PhiloLogic4's query syntax has 5 basic operators:
- the plain token, essentially, any word at all, split on space, e.g. token
- the quoted token--a string in double quotes, which may contain a space, e.g. "token"
- the range--two tokens separated by a dash, e.g. a-f
- boolean OR, represented grep-style as |, e.g. token | word
- boolean NOT, represented SQL-style as NOT, e.g. token.* NOT tokens
This syntax is the same, but interpreted slightly differently, for the two different types of text query fields: word search
and metadata search.
Word Searches
Full-text word search is unique in having the concept of a "term", which is either a single plain/quoted term, or a group
of plain/quoted terms joined by
|, optionally followed by
NOT and another term-like filter expression:
- plain terms are evaluated without regard to accent. They are currently sensitive to case, to allow for named entity search--this
is currently implemented only for Greek, however. Regexes are permitted.
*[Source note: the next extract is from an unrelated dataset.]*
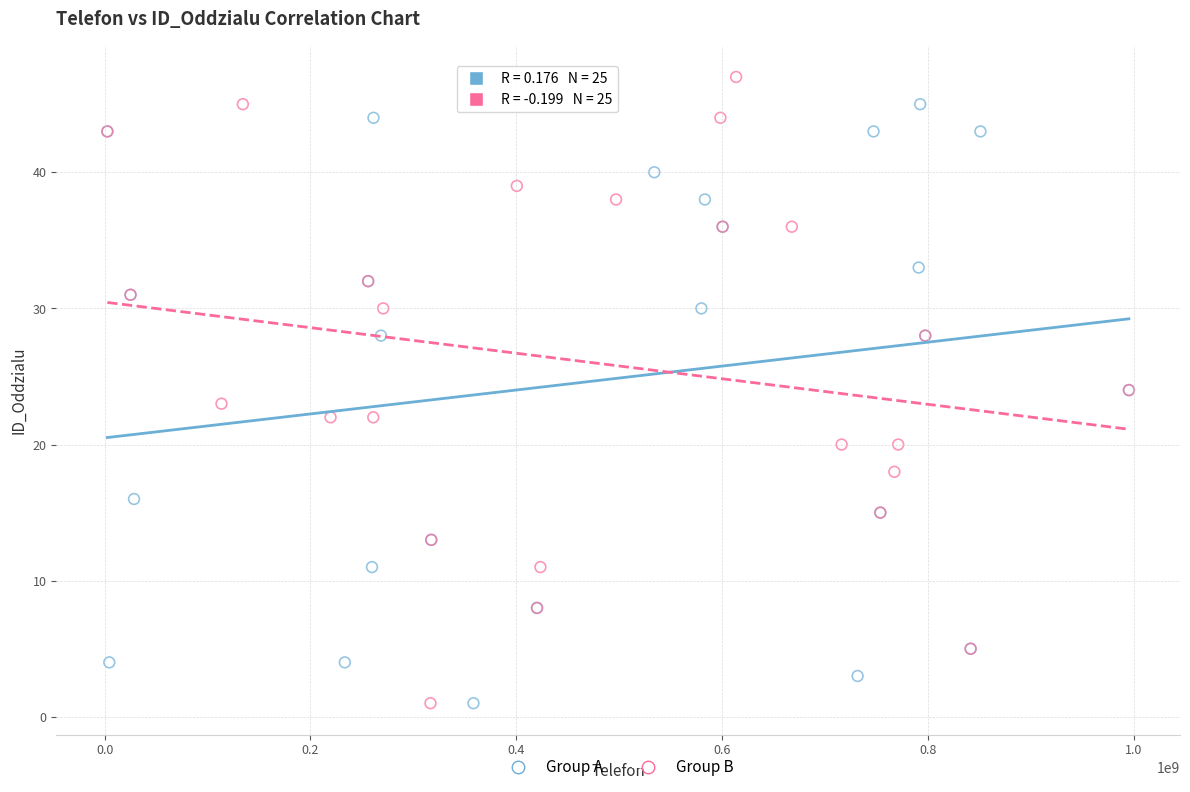

Which series reaches the maximum Y coordinate?

Group B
- quoted terms are case and accent sensitive. Regexes are permitted.
- the range is not operational. In the future, stub this out to make hyphenated search terms less of a pain to escape.
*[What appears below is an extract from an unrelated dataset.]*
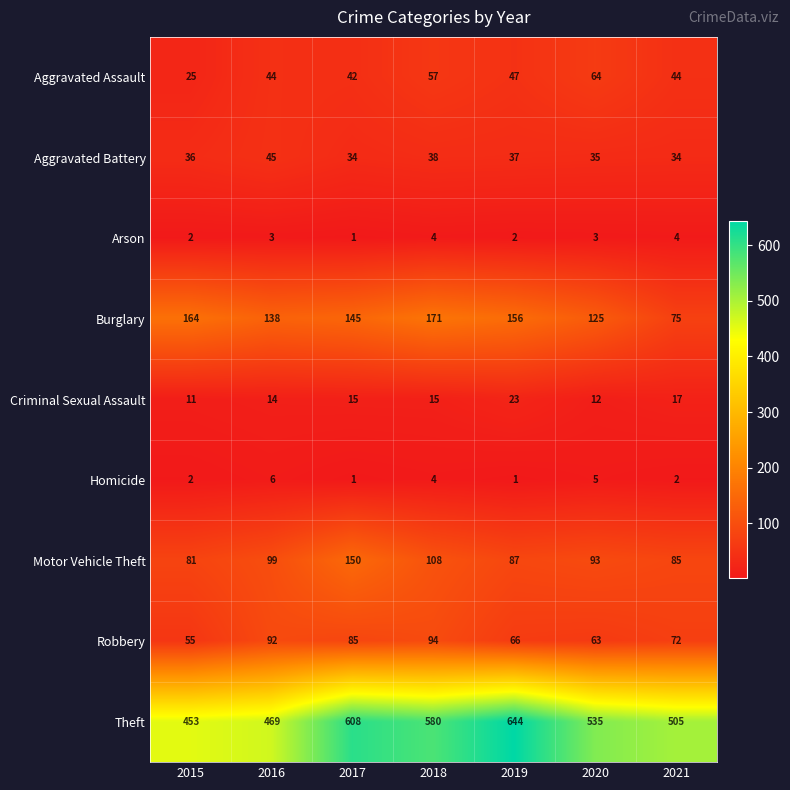

Rank the series by their maximum value, from lowest to highest.

Arson, Homicide, Criminal Sexual Assault, Aggravated Battery, Aggravated Assault, Robbery, Motor Vehicle Theft, Burglary, Theft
- OR can conjoin plain and quoted tokens, and precedes evaluation of phrase distance.
- NOT is a filter on a preceding term, but cannot stand alone: a.* NOT abalone is legal, NOT a.* is illegal
Metadata Searches
Metadata search does not support phrases, but supports more sophisticated Boolean searching:
- plain tokens separated by spaces have an implied AND between them, but are treated as position-independent tokens.
Regexes are permitted, but will not span over the bounds of a token.
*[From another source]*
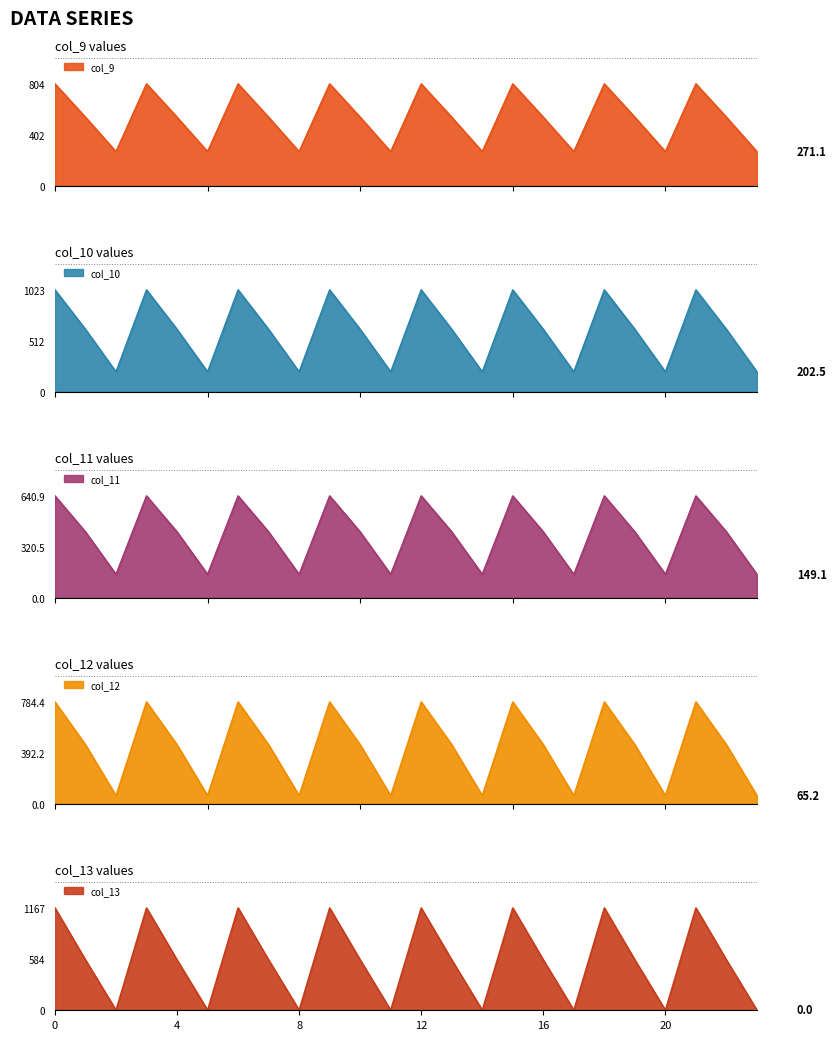

Is the value of col_10 at 19 greater than the value of col_9 at 4?

Yes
- quoted tokens must now match against the ENTIRE metadata string value in the database, including spaces and punctuations.
It will not match a single term within a larger string, no matter how precise. Regexes are permitted
- range allows for numeric and string ranges on all metadata fields.
- OR can still be used to conjoin plain tokens, preceding the implied Boolean AND, as well
as quoted tokens.
- NOT is still available as both a filter, or a stand-alone negation: contrat NOT social is legal, so is NOT rousseau
Regexp syntax
Basic regexp syntax, adapted from the
egrep regular expression syntax:
- The character . matches any single character except newline.
- Bracket expressions can match sets or ranges of characters: [aeiou] or [a-z],
but will only match a single character unless followed by one of the quantifiers below.
- * indicates that the regular expression should match zero or more occurrences of the previous
character or bracketed group.
- + indicates that the regular expression should match one or more occurrences of the previous
character or bracketed group.
- ? indicates that the regular expression should match zero or one occurrence of the previous
character or bracketed group.
Thus,
.* is an approximate "match anything" wildcard operator, rather than the more traditional
(but less precise)
* in many other search engines.